BEGIN Input data

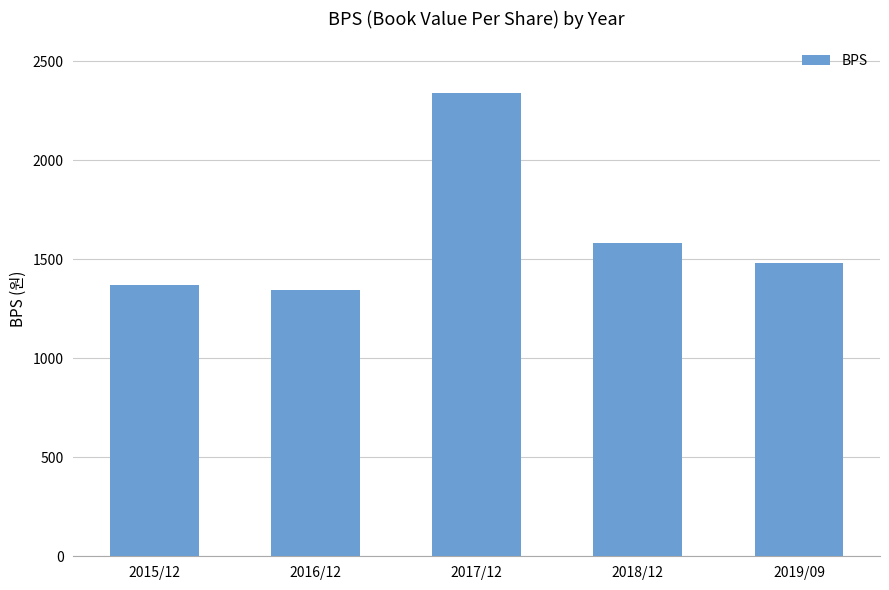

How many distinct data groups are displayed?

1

END Input data
BEGIN Input data

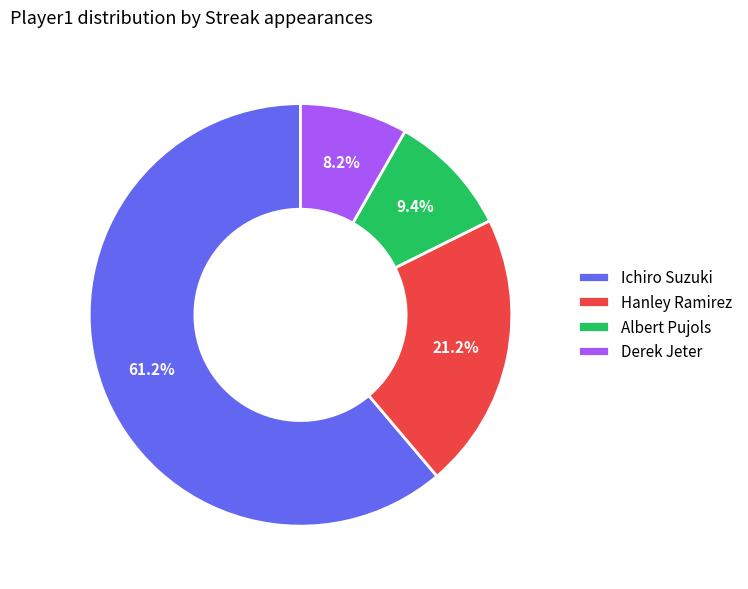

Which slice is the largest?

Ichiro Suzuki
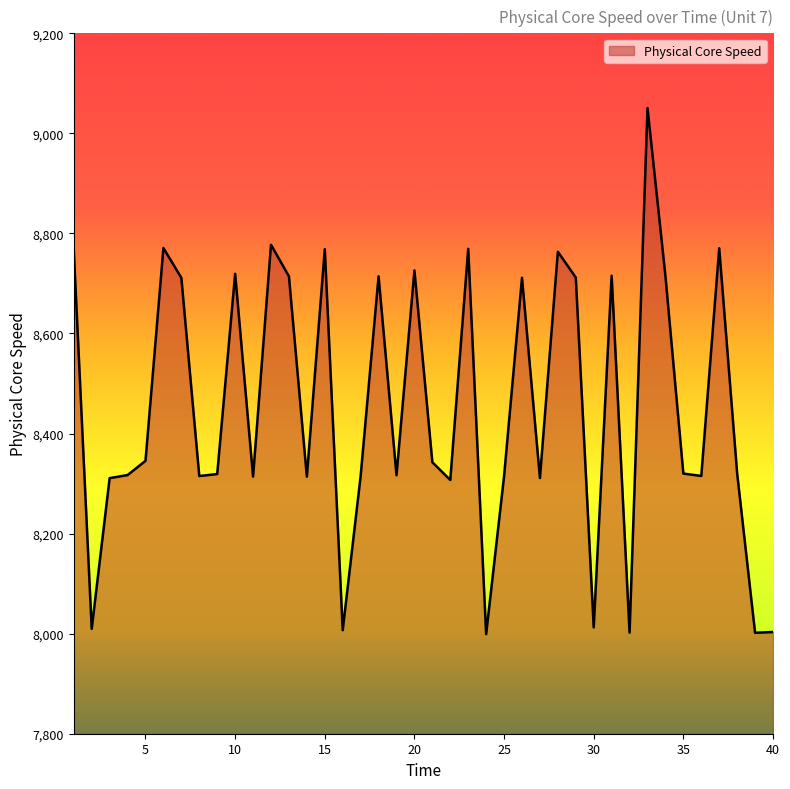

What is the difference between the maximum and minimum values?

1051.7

END Input data

** What is required **
Pick out every line in the records above that contains the string "values", and copy each of those lines. Case counts.

** Result for this exercise **
What is the difference between the maximum and minimum values?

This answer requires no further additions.